Padahal, selama ini Prabowo sangat dekat dengan Megawati bahkan pernah berpasangan sebagai cawapres Megawati. Tapi, menghadapi Pilpres 2024, suasana politik mulai memanas.
Paling tidak ada 4 statemen PDIP yang bernada “menyerang” Prabowo :
Pertama, pernyataan Butet Kartaredjasa yang menyindir capres yang menculik aktivis 98.
Capres yang dimaksud pastilah Prabowo, walaupun Butet juga menyerang Anies dengan kata-kata “pandir”.
Kedua, pernyataan Agum Gumelar, bahwa Prabowo adalah prajurit yang “dipecat” oleh DKP.
“Masa prajurit yang dipecat bisa menjadi Presiden ?” tanya Agum.
Ketiga, pernyataan Ketua DPP PDIP Ribka Tjiptaning untuk tidak memilih capres yang berlumuran darah.
Yang dimaksud pastilah Prabowo.
Keempat, Ungkapan Sekjen PDIP Hasto bahwa presiden 2024 bukan yang pernah menculik dan nempel Jokowi terus kaya perangko.
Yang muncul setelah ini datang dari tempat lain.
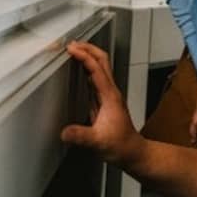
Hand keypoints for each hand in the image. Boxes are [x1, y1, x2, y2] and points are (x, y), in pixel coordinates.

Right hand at [61, 42, 141, 165]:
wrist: (132, 153)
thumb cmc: (120, 146)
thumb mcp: (98, 143)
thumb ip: (81, 136)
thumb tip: (64, 132)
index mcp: (109, 96)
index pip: (96, 68)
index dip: (84, 56)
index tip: (71, 49)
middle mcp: (110, 91)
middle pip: (102, 60)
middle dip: (88, 48)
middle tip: (72, 44)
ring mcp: (108, 94)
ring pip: (100, 66)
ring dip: (88, 55)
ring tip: (74, 51)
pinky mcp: (105, 100)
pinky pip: (96, 77)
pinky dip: (87, 68)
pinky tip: (79, 69)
Tentu yang dimaksud adalah Prabowo. Bahkan Prabowo disebut tidak jantan
Mengapa PDIP mulai menyerang Prabowo ?
Pertama, Perebutan pengaruh Jokowi
Banyak baliho Prabowo bersama Jokowi, sama halnya banyak baligho Ganjar bersama Jokowi. Bagi Jokowi memang baik Ganjar maupun Prabowo diharapkan sebagai penerus Jokowi. Tapi bagi PDIP dianggap “menyerobot” kader PDIP, karena Jokowi adalah ‘petugas’ partai PDIP.
Kedua, elektabilitas Prabowo naik, Ganjar semakin turun
Penurunan elektabilitas Ganjar di seluruh Indonesia terus menurun, berbeda dengan Prabowo yang ada peningkatan, terutama dari Projo dan Jokowi Mania. Hal ini sangat menggelisahkan PDIP, sehingga dicarilah kambing hitamnya. Dianggapnya Prabowolah penyebabnya, padahal hal itu datangnya dari pribadi Ganjar sendiri selain karena zero prestasi juga Ganjar mewariskan banyak masalah di Jawa Tengah dan kebiasaan nonton bokep yang dibangga-banggakan.
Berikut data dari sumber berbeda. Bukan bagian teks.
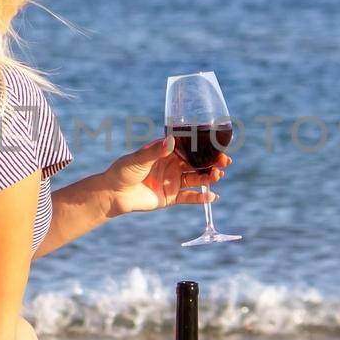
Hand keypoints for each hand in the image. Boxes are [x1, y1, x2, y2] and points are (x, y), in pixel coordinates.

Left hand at [98, 136, 230, 216]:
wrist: (114, 194)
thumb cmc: (123, 171)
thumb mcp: (139, 159)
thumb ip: (156, 151)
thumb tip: (172, 141)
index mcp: (166, 152)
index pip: (190, 148)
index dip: (204, 148)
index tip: (218, 146)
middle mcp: (172, 165)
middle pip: (197, 163)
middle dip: (212, 162)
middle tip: (225, 162)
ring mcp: (173, 181)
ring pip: (196, 179)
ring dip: (208, 178)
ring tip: (218, 176)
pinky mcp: (171, 197)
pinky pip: (189, 197)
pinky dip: (201, 198)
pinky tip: (212, 196)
Ketiga, Benarkah ini tanda retaknya hubungan Prabowo dan Megawati ?
Selama bertahun-tahun Prabowo selalu bersahabat dengan Megawati, bahkan pernah jadi cawapres Megawati tahun 2009. Namun seiring panasnya persaingan politik keduanya, terutama setelah Prabowo tidak jadi mencawapreskan Puan, bahkan terus nempel Jokowi yang menjadikan Jokowi menjauhi Ganjar, tentu sangat menyakitkan PDIP, karena Ganjar yang tadinya akan menggantikan Jokowi karena didukung oleh pendukung setia Jokowi dan PDIP, tapi setelah diambil alih oleh Mega, justru Ganjar “nyungseb”. Akhirnya Prabowolah yang disalahkan.
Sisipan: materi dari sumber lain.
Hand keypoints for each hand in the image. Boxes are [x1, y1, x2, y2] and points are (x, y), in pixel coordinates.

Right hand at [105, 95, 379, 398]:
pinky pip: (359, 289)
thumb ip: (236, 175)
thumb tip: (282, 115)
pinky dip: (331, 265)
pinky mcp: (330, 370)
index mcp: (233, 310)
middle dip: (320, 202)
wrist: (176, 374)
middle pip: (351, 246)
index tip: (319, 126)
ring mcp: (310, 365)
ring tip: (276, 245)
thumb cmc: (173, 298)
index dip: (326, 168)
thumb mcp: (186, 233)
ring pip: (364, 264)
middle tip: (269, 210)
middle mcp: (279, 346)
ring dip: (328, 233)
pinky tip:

Keempat, faktor Anies effect
PDIP makin gelisah dengan eksodusnya pendukung PDIP yang beralih mendukung Anies. Oleh sebab itu bersama dengan rezim Jokowi, PDIP berusaha untuk memecah koalisi perubahan agar Anies tidak jadi nyapres. Namun begitu usahanya gagal semua, maka kekesalannya ditujukan ke Prabowo, lagi-lagi karena elektabilitas Ganjar yang merosot gara-gara dukungan Jokowi terhadap Ganjar tidak power full.
Apapun perseteruan mereka berdua, ini bagian dari skenario Allah dan yang diuntungkan adalah Anies, karena dengan saling cakar-cakarannya pihak mereka berdua, telah membuat para pendukung kedua capres makin bingung sehingga akhirnya malah berbalik mendukung Anies ,yang ternyata sesuai dengan pilihan hati nurari dan tuntutan bagi perubahan negeri ini.
Semakin seru perselisihan mereka, semakin besar dukungan rakyat kepada Anies Baswedan. Sampai akhirnya Anieslah yang tampil sebagai pemenang di tahun 2024.